Troubling times (and dates)

The is a guest blog written for the Computer Weekly Developer Network by Michael Vessey, senior consultant with software testing provider SQS.

Some of the most common defects in software systems are in areas relating to dates and times. Often requirements and specifications can be misinterpreted or misunderstood. A developer might use standard functions (such as datediff) to make life easier, however these functions may not meet expected (and not explicitly described) requirements.

Common examples of poorly defined requirements include: “Show me on screen how many days there are until my birthday.” Does the specification tell us if the number to be displayed is inclusive of both dates? If my Birthday is 29th February and it’s not a leap year then what should be displayed?

What kind of year is that?

These are all common problems that are often overlooked until a very thorough test analyst starts looking at fringe test cases. With some utterly bizarre logic and differences between the Gregorian, Chinese, Julian and Hindu calendars (to name a few), defects often occur in scenarios a developer may not be aware of.

For example as children we are taught that if a year is divisible by four then it is a leap year – but the actual logic required for determining leap years is:

if year modulo 400 is 0
          then is_leap_year
else if year modulo 100 is 0
          then not_leap_year
else if year modulo 4 is 0
          then is_leap_year

Operating system and server-side date issues

So we know that the logic of dealing with dates can be very irregular and there are traps for unwary developers; but what about hardware date handling and server date/time storage? One of the first real examples of this was the Y2K bug. There are many more instances of this type of defect cropping up, for example Microsoft’s SQL server still contains settings that dictate which century a two-digit year belongs to (see below).


Other databases and applications suffer from similar issues – the important thing for a developer to realise is that you cannot rely on the server configuration; rather that you must code defensively when dealing with date/time storage and be as explicit as possible.

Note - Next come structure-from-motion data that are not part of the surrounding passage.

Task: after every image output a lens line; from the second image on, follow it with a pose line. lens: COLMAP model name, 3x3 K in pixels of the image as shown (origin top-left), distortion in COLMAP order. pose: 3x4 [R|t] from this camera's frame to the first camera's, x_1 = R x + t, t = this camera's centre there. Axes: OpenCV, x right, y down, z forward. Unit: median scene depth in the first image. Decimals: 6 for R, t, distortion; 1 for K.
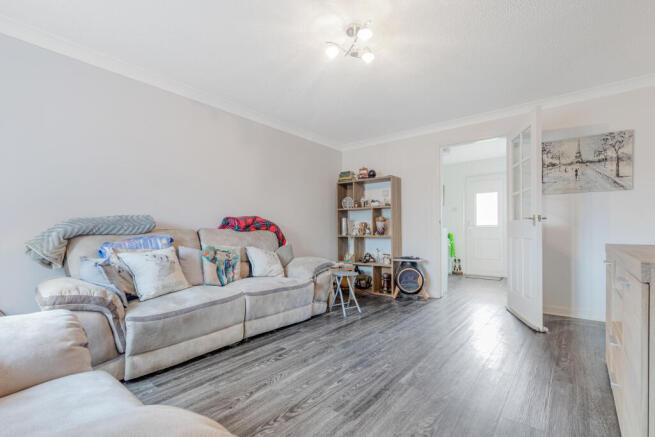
lens RADIAL K [[293.6, 0, 334.2], [0, 293.6, 231.3], [0, 0, 1]] dist [0.029268, 0.000227]
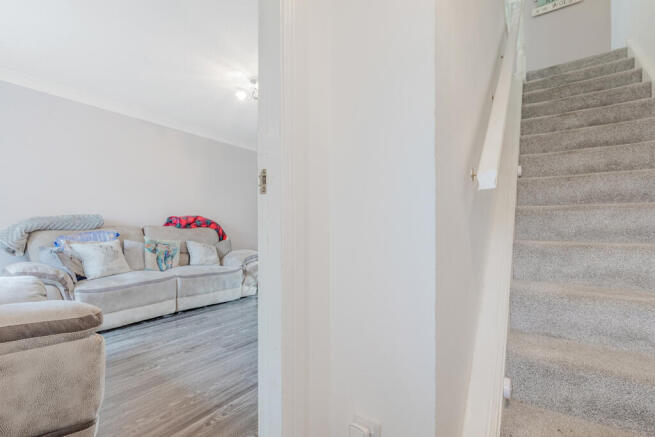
lens RADIAL K [[293.6, 0, 334.2], [0, 293.6, 231.3], [0, 0, 1]] dist [0.029268, 0.000227]
pose [[0.997842, 0.004593, 0.065495, 0.284363], [-0.004881, 0.999979, 0.004243, 0.005796], [-0.065474, -0.004553, 0.997844, -0.321435]]
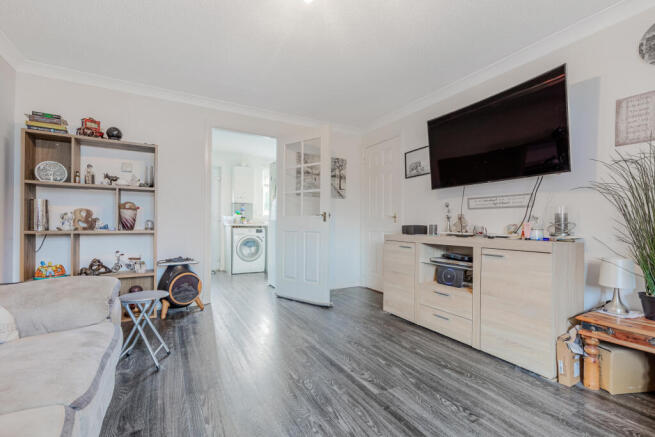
lens RADIAL K [[293.3, 0, 330.8], [0, 293.3, 223.3], [0, 0, 1]] dist [0.001925, -0.000163]
pose [[0.384820, 0.010578, 0.922931, -0.477767], [-0.005889, 0.999942, -0.009006, 0.001725], [-0.922973, -0.001969, 0.384860, 0.568579]]
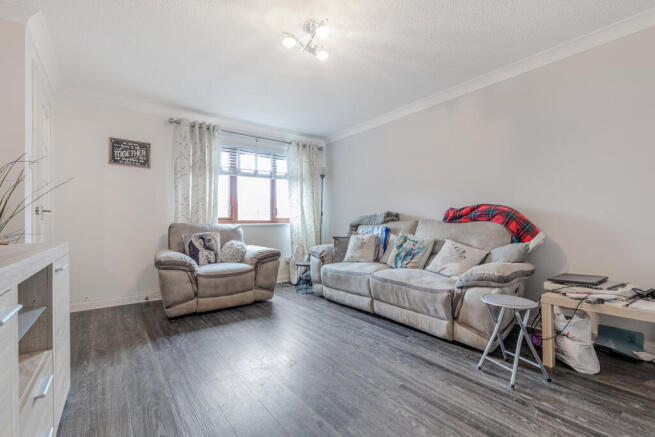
lens RADIAL K [[293.3, 0, 330.8], [0, 293.3, 223.3], [0, 0, 1]] dist [0.001925, -0.000163]
pose [[-0.244282, 0.006082, -0.969685, 0.851754], [0.002525, 0.999981, 0.005636, -0.005244], [0.969701, -0.001072, -0.244293, 1.077693]]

A brief look at currently known issues could make a lot of people pause for thought and look a little closer at their own date/time storage and look for potential trip-ups.

• GPS Date rollover (21st August 1999)
• Code Value Terminator (9/9/99 is used as both an “unknown” date or a terminator to indicate no more data in a file)
• Taiwan (minguo calendar determines 2011 as the first three-digit year)
• 2038 (Unix 32-bit unsigned integer storage limits dates to 19th January 2038)
• 2042 (IBM Mainframe clocks stop at 17th September 2042)
• 2107 (FAT file systems will have date overflow issues at the end of 2107)
• Year 10,000 (The first five-digit year)

It’s unlikely that you will encounter any of these on a day-to-day basis, but emerging complexities and features in multinational software systems are leading to more common and realistic scenarios where date/time storage is an issue.

Null is not nothing

The most prevalent of these is the use of NULL values. Modern “.Net” developers often overlook blank data in their fields and as a result the value “1/1/1900” is used to replace empty date values. This can have catastrophic results when report writers begin to create reports based on date ranges.

For example the following extremely simple query to show all employees that left before 1st October 2010 has two very different results depending upon whether dates are stored as NULL or 1/1/1900

select * from employee where leavingdate<’01 oct 2010′

Since NULL values cannot be evaluated our employees who have not left do not show up in the results. However, if NULL dates are being stored as 1/1/1900 then we suddenly have a lot more people appearing in our query (namely the ones that have not left the company yet).

The source of time-trouble

To explain why we have so many issues in managing and storing dates and times, we have to look at how they are stored and why.

A date (or time) is most useful when it can be ordered in some manner – time is relatively linear (unless you are near a black hole or are approaching the speed of light) and reporting of time based events nearly always requires data shown in date order. Dates must be stored as a baseline date and a number of increments after that baseline.

Similarly Microsoft SQL server has a baseline date of 1/1/1900 and can represent (using both positive and negative values) values from January 1, 1753, through December 31, 9999 to the nearest millisecond

Satellite navigation systems use the GPS epoch (6th January 1980) is as the baseline date and the increment is expressed in a thirteen-bit field as the number of weeks since the epoch and the weekday. So, modern sat-nav systems won’t work 8192 weeks after 1980 (sometime near the year 2137).

For those of you asking “surely there must be a method of storing dates in strings that is much safer?” well no, you only have to consider that “01 Apr 2011” in French would be “01 Avr 2011” and that American dates are expressed in reverse to British dates. When coupled with leading-zero problems and the fact that string storage is considerably more costly than integer-based storage, you can see why the current systems are in place.

Tips for developing with dates

The lessons to learn from this, when dealing with Dates
• Establish and test to your boundaries in the past and the future
• Test NULL values
• Test in more than one language
• Test ordering of data between the 9th of the month and the 10th of the month (one-digit to two-digit date)
• Ensure that localised dates are handled (13th day of the month will usually trigger this)

Most importantly of all – try not to re-invent the wheel, there are enough flawed date storage systems without adding another one.